“Little green men” has become a standard slang term when talking about aliens, particularly human interactions with aliens from outer space, but did you know it has an actual origin story? In 1955, a family in Hopkinsville, Kentucky arrived at their local police station and reported that aliens had visited their farmhouse and they had been fighting them for hours.
They described the extraterrestrials as “little grey men”—this was misheard and when the story hit the presses, they reported the story of the “little green men.” That’s one of the least bizarre elements of the tale of the Kelly-Hopkinsville Encounter.
Close Encounters of the Kentucky Kind
Per Country Living, the night of August 21, 1955, a young man named Elmer “Lucky” Sutton was visiting his mother, Glennie Lankford, and three younger siblings at the Sutton farmhouse near Kelly, Kentucky. He was on a break from his job with a traveling carnival and had brought his wife, Vera, and their friends Billy Ray Taylor and June Taylor along for the visit. Taylor’s brother JC and sister-in-law Alene and a family friend, OP, were also at the farmhouse. As the group sat down to play a game of cards, Billy Ray went out to the well to refill his water glass. When he came back inside, he told everyone he’d seen a “round, metallic object” flying through the sky with rainbow-colored streaks trailing after it.
His family and friends were skeptical, insisting he had seen a meteor or shooting star and not a flying saucer. Billy Ray led Lucky outside, where they reportedly saw “a glowing object” emerge from the woods that turned out to be “a short, human-like creature, with large eyes, two legs that seemed to float rather than walk, and two arms raised as if in surrender.”
The two men ran back into the house and grabbed some guns. A gun battle ensued when a creature pressed its face to a window, as reported by All That’s Interesting. The aliens apparently jumped up into trees when shot at and one apparently grabbed Taylor’s hair. When the battle slowed, the group jumped into a car and rode to the Hopkinsville police station to report what was happening. According to the Completely Kentucky Wiki, they told the police that they had been fighting for four hours and had shot at “twelve to fifteen” of the “little grey men.”
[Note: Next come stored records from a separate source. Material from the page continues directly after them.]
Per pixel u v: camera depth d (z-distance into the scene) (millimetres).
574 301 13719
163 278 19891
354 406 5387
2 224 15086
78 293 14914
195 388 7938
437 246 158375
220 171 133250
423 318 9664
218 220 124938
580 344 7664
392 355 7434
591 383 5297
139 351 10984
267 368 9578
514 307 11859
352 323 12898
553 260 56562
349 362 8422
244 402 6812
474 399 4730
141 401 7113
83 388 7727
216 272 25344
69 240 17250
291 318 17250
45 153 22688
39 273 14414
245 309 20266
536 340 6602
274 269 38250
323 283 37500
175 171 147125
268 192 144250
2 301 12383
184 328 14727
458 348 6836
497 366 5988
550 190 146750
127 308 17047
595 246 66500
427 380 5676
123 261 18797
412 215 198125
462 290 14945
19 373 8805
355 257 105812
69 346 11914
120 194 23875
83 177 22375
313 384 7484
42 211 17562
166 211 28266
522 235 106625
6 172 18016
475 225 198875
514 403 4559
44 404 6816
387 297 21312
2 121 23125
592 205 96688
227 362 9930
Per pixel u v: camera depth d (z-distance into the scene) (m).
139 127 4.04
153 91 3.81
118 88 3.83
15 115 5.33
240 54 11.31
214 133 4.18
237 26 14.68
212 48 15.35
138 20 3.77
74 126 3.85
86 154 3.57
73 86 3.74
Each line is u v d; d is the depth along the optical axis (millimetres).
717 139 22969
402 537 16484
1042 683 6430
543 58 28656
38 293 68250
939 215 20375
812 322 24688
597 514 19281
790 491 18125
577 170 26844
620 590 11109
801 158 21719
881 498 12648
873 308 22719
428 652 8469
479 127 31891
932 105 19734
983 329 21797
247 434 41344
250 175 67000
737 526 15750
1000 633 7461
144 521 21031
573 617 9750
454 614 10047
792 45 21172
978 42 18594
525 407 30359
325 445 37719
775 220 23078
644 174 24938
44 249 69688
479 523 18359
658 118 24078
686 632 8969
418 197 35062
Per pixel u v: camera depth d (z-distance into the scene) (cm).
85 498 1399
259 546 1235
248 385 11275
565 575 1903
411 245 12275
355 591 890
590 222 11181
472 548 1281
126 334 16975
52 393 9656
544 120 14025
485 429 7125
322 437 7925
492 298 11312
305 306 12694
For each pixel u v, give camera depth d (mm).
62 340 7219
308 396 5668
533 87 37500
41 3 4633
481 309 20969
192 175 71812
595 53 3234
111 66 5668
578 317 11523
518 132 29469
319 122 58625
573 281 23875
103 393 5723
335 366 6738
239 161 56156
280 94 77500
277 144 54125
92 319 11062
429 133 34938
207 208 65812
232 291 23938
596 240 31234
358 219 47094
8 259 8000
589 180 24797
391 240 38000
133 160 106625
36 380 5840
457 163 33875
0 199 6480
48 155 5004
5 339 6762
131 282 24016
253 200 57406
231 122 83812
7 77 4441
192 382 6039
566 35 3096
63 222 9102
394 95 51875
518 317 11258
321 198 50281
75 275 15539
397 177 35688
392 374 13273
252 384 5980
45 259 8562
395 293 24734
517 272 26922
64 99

Christian County, Kentucky Still Celebrates Little Green Men
Concerned that local citizens were shooting guns at one another, “four city police, five state troopers, three deputy sheriffs, and four military police from the nearby US Army Fort Campbell” went to the Sutton farm to investigate. They found nothing but bullet holes on various surfaces. Neighbors later told authorities that the family had “packed up and left” after the aliens returned around 3:30 AM.
News of the alleged alien encounter spread throughout the country with varying descriptions of the aliens, including “large pointed ears, clawlike hands, eyes that glowed yellow and spindly legs.” The aliens were referred to by some as the “Hopkinsville Goblins.” Dozens of tourists descended upon the farm wanting to see where the little green men had landed. Glennie Langford was so shaken by the ordeal that she sold the farm and moved into an apartment in town.
Many people attributed the family’s story to having had too much moonshine in the course of the evening, but Mrs. Langford was reportedly a religious woman who didn’t allow alcohol in her house; indeed, authorities found no evidence of any drinking. Skeptics such as Committee for Skeptical Inquiry member Joe Nickell have theorized that the aliens were actually great-horned owls, which can stand up to two-thirds of a meter tall. The mysterious glowing has been explained by meteors as well as foxfire, “a bioluminescent fungus on decaying wood.”
Regardless of what actually happened, the story has remained influential. Director Steven Spielberg credited the tale of the Kelly-Hopkinsville Encounter as inspiring his movies E.T. the Extraterrestrial and Close Encounters of the Third Kind. A Little Green Men Days Festival has been held annually in Christian County, Kentucky since 2010. Lucky’s daughter Geraldine Sutton Stith often speaks at the festival and has written two books about her family’s experience, Alien Legacy and The Kelly Green Men: Alien Legacy Revisited.